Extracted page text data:
*** Begin section ***
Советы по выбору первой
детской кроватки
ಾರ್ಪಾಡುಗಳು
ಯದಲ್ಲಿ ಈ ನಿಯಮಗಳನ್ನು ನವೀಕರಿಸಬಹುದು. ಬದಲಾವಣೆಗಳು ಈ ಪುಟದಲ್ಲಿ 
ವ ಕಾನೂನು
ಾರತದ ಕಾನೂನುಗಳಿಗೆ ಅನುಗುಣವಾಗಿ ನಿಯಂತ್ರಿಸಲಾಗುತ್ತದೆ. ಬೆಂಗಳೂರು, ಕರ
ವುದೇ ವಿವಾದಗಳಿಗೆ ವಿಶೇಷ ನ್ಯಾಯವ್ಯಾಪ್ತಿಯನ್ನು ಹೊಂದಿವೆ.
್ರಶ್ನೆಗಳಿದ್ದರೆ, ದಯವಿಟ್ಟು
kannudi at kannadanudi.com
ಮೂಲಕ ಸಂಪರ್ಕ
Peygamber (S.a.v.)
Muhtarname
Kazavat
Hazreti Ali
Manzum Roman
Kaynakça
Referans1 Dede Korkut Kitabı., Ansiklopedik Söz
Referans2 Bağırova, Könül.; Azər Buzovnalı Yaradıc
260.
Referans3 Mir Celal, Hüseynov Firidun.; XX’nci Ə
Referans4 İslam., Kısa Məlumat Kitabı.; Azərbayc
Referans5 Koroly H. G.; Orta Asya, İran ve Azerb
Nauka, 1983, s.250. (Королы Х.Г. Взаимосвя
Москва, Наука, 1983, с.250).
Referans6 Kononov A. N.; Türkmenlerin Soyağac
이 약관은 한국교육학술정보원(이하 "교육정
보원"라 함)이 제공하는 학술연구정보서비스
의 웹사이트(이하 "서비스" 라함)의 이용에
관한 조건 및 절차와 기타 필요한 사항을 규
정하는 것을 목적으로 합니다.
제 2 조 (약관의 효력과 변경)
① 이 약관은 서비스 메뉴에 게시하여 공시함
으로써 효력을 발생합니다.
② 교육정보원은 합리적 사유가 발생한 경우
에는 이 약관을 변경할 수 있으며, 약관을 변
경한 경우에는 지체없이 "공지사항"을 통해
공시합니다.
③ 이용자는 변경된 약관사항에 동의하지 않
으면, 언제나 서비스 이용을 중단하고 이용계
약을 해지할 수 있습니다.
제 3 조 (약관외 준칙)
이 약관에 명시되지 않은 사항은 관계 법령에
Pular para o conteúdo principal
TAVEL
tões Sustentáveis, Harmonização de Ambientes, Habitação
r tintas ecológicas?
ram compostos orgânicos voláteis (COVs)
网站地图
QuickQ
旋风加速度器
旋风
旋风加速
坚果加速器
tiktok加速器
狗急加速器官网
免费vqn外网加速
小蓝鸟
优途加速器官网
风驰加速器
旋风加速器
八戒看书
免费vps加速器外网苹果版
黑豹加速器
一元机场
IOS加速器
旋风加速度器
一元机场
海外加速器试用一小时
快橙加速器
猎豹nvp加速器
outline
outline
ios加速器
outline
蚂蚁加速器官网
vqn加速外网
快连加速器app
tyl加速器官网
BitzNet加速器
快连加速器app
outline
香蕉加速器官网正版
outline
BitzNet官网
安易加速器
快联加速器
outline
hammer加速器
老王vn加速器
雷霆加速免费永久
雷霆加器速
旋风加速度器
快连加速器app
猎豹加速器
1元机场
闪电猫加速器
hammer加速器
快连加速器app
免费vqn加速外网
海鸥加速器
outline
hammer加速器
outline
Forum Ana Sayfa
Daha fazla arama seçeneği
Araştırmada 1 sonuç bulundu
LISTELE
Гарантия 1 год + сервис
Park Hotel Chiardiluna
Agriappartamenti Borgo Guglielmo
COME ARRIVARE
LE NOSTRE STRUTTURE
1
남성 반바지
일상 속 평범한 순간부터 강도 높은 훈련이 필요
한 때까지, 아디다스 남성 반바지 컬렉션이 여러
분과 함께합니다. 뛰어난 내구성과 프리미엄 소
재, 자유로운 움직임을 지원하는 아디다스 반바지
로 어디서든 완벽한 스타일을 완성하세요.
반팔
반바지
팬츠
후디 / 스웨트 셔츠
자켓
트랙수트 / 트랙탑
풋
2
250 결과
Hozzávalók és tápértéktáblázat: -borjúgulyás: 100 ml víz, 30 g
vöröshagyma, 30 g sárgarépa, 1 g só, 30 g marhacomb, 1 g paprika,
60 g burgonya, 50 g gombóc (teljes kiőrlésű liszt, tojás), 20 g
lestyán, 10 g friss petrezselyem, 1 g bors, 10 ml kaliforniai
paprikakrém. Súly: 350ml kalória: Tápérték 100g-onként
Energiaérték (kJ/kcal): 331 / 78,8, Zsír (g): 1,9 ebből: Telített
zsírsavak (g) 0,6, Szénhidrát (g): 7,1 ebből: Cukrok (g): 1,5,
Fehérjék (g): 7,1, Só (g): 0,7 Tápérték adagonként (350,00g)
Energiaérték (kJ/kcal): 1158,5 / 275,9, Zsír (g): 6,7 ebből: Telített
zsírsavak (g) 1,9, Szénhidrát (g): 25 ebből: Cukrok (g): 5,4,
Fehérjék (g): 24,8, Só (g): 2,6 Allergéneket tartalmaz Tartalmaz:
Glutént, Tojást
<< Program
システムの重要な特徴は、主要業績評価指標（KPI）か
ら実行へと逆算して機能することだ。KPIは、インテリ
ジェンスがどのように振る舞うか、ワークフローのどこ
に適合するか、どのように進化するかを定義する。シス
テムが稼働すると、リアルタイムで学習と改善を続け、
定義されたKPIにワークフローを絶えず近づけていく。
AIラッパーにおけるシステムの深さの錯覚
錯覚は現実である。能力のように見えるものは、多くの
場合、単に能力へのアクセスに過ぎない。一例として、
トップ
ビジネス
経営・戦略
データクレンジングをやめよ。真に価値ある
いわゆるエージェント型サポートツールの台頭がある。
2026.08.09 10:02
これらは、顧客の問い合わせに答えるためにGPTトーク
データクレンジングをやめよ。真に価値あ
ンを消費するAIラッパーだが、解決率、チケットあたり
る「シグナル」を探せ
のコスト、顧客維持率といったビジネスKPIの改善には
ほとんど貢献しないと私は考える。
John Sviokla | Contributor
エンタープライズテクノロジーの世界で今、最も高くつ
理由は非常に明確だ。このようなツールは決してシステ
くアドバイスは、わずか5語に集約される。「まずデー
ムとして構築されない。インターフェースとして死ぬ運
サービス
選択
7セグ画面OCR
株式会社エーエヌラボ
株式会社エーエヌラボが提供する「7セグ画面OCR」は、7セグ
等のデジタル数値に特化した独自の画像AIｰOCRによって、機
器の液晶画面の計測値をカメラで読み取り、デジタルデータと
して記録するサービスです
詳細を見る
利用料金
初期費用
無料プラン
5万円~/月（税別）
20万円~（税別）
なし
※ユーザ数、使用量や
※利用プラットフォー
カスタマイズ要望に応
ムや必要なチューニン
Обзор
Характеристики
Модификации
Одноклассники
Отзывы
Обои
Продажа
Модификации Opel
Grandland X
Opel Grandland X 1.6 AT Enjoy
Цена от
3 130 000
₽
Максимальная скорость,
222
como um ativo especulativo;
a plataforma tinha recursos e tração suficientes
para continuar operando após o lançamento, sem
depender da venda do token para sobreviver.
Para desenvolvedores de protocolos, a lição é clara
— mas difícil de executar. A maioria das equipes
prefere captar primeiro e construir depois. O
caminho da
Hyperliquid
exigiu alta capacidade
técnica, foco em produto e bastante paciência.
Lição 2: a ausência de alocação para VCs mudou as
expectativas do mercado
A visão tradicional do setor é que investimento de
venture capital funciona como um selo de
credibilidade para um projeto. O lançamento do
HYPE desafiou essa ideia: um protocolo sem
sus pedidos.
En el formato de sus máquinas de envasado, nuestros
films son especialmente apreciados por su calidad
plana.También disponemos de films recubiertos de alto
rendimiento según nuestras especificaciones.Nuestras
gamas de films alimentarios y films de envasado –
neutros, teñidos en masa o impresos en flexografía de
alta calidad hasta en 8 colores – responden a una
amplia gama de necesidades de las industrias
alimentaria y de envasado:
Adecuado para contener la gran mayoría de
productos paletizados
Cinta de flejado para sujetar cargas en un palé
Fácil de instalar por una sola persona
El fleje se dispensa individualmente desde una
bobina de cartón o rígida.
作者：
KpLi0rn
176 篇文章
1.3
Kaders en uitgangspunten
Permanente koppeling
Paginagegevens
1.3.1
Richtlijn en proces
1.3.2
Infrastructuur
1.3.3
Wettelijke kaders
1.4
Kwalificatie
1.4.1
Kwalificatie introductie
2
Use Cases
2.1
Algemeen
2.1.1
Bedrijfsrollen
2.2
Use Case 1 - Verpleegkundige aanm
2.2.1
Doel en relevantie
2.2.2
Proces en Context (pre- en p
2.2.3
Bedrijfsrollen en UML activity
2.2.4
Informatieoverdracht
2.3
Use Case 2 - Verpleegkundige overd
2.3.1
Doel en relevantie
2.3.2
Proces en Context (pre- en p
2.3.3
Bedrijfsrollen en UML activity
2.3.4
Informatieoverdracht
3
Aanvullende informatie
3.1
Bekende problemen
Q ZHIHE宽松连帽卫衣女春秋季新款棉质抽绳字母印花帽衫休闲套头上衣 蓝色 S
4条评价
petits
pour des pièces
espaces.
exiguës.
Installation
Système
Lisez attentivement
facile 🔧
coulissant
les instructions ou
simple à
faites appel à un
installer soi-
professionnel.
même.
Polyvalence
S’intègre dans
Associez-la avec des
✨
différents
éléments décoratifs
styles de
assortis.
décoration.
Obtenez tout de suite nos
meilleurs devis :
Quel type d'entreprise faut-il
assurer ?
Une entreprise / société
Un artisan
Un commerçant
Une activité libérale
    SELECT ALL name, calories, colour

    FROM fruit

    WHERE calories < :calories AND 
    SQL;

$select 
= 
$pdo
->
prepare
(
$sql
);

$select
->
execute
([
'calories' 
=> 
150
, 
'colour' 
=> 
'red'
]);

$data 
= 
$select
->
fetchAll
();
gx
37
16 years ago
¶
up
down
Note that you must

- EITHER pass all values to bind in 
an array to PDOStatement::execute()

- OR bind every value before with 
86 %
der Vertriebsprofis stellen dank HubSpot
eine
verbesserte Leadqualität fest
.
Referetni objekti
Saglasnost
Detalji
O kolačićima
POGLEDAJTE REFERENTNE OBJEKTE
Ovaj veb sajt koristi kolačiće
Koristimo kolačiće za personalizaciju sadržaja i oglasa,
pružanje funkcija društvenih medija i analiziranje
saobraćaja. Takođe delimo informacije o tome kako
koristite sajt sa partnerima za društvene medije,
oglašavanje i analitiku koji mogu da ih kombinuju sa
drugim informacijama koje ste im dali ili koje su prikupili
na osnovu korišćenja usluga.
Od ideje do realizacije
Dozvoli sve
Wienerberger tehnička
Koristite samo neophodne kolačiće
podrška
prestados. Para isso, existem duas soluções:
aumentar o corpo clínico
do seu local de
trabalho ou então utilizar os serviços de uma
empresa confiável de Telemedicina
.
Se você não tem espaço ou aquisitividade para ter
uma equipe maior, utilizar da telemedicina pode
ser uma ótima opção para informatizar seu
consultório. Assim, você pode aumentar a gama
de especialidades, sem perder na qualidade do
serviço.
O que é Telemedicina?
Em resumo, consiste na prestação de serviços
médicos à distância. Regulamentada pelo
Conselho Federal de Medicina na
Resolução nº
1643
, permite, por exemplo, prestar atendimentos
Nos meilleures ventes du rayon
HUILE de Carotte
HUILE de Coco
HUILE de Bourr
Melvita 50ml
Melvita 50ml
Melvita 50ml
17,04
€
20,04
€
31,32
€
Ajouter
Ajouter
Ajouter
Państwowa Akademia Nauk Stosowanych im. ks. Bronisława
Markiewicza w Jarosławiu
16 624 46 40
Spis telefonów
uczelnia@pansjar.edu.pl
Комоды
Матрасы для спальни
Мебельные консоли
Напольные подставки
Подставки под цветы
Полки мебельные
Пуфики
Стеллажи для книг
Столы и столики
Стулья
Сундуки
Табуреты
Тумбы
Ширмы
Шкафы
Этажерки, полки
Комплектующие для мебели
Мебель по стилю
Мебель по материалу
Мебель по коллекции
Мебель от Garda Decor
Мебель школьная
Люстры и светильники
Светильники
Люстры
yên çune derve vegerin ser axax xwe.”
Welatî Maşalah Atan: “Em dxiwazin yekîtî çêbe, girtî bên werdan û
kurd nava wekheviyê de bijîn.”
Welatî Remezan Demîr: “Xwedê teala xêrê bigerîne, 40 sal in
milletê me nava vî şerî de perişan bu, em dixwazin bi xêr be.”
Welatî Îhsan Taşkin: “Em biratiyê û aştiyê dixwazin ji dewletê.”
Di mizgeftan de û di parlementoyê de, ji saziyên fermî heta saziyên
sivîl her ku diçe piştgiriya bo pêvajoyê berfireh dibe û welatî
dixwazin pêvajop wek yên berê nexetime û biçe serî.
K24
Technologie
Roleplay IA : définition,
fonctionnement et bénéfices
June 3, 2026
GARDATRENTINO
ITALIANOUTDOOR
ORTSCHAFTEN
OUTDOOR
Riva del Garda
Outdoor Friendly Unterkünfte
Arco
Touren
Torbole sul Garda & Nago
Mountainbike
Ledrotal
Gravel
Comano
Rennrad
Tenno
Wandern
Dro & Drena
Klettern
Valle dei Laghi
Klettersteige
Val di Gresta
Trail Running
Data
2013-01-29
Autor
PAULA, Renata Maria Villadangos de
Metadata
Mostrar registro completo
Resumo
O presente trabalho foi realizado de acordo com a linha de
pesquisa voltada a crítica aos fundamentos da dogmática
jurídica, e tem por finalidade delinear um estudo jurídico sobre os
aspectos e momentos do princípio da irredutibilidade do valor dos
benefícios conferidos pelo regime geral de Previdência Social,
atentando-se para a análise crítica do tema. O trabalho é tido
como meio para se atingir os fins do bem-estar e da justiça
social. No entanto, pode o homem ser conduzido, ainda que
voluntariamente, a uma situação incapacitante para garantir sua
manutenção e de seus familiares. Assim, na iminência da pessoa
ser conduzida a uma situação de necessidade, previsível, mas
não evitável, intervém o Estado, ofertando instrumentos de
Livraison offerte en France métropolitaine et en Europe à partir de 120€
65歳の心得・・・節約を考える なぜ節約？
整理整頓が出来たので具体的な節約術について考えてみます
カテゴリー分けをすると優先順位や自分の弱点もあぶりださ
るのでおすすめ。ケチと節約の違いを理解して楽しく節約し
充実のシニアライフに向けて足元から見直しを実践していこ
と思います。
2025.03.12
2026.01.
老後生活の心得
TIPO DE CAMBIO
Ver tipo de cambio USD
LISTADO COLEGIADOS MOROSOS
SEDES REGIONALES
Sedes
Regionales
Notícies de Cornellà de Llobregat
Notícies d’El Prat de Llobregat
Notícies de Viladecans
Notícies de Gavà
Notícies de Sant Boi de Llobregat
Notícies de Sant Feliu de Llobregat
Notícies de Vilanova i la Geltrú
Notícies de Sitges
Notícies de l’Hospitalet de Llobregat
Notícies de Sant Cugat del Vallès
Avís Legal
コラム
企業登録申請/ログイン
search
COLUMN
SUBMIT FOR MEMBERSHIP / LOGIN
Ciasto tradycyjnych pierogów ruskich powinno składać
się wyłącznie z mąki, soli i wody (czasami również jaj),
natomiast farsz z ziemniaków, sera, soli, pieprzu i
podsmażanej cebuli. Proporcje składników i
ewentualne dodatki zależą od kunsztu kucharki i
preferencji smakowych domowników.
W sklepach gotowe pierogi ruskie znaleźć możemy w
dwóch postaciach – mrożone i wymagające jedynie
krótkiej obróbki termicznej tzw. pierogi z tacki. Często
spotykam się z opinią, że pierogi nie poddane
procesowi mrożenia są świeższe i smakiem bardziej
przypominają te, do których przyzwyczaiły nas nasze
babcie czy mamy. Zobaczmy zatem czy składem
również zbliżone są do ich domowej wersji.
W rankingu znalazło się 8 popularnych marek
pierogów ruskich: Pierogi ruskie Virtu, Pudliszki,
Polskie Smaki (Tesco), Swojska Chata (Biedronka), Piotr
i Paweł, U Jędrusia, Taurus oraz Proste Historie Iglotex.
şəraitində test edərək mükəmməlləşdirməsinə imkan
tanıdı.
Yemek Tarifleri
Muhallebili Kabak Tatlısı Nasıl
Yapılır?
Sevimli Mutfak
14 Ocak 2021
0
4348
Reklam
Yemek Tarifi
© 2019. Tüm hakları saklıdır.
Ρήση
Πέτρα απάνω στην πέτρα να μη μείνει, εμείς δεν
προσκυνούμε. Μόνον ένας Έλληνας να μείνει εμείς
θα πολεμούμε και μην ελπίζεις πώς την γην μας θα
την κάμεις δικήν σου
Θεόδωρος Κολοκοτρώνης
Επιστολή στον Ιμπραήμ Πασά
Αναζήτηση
*** End section ***
Give back the entries above exactly as they are, from their first line through the line that contains "Referans3 Mir Celal, Hüseynov", both included, with nothing else.

Советы по выбору первой
детской кроватки
ಾರ್ಪಾಡುಗಳು
ಯದಲ್ಲಿ ಈ ನಿಯಮಗಳನ್ನು ನವೀಕರಿಸಬಹುದು. ಬದಲಾವಣೆಗಳು ಈ ಪುಟದಲ್ಲಿ 
ವ ಕಾನೂನು
ಾರತದ ಕಾನೂನುಗಳಿಗೆ ಅನುಗುಣವಾಗಿ ನಿಯಂತ್ರಿಸಲಾಗುತ್ತದೆ. ಬೆಂಗಳೂರು, ಕರ
ವುದೇ ವಿವಾದಗಳಿಗೆ ವಿಶೇಷ ನ್ಯಾಯವ್ಯಾಪ್ತಿಯನ್ನು ಹೊಂದಿವೆ.
್ರಶ್ನೆಗಳಿದ್ದರೆ, ದಯವಿಟ್ಟು
kannudi at kannadanudi.com
ಮೂಲಕ ಸಂಪರ್ಕ
Peygamber (S.a.v.)
Muhtarname
Kazavat
Hazreti Ali
Manzum Roman
Kaynakça
Referans1 Dede Korkut Kitabı., Ansiklopedik Söz
Referans2 Bağırova, Könül.; Azər Buzovnalı Yaradıc
260.
Referans3 Mir Celal, Hüseynov Firidun.; XX’nci Ə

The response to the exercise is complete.